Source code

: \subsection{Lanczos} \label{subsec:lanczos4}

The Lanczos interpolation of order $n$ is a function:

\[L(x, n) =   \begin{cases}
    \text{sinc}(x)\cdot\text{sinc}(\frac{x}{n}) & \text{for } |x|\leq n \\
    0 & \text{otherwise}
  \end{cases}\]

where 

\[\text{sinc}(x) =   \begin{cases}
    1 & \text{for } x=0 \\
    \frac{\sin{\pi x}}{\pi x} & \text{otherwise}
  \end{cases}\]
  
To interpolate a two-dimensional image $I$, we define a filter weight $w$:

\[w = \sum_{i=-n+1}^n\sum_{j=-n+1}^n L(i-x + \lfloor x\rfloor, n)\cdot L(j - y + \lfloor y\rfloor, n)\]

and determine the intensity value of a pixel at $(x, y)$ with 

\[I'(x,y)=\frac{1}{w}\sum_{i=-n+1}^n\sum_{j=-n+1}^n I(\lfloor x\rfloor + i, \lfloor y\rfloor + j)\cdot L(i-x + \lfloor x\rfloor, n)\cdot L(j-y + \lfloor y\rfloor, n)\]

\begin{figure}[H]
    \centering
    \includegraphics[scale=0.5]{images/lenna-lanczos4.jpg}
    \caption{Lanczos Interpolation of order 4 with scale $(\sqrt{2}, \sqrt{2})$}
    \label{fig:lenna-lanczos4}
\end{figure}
● ● ● ● ●
What you need to do
The records above need to be duplicated. Keep every word unchanged.

Solution to the problem
Source code

: \subsection{Lanczos} \label{subsec:lanczos4}

The Lanczos interpolation of order $n$ is a function:

\[L(x, n) =   \begin{cases}
    \text{sinc}(x)\cdot\text{sinc}(\frac{x}{n}) & \text{for } |x|\leq n \\
    0 & \text{otherwise}
  \end{cases}\]

where 

\[\text{sinc}(x) =   \begin{cases}
    1 & \text{for } x=0 \\
    \frac{\sin{\pi x}}{\pi x} & \text{otherwise}
  \end{cases}\]
  
To interpolate a two-dimensional image $I$, we define a filter weight $w$:

\[w = \sum_{i=-n+1}^n\sum_{j=-n+1}^n L(i-x + \lfloor x\rfloor, n)\cdot L(j - y + \lfloor y\rfloor, n)\]

and determine the intensity value of a pixel at $(x, y)$ with 

\[I'(x,y)=\frac{1}{w}\sum_{i=-n+1}^n\sum_{j=-n+1}^n I(\lfloor x\rfloor + i, \lfloor y\rfloor + j)\cdot L(i-x + \lfloor x\rfloor, n)\cdot L(j-y + \lfloor y\rfloor, n)\]

\begin{figure}[H]
    \centering
    \includegraphics[scale=0.5]{images/lenna-lanczos4.jpg}
    \caption{Lanczos Interpolation of order 4 with scale $(\sqrt{2}, \sqrt{2})$}
    \label{fig:lenna-lanczos4}
\end{figure}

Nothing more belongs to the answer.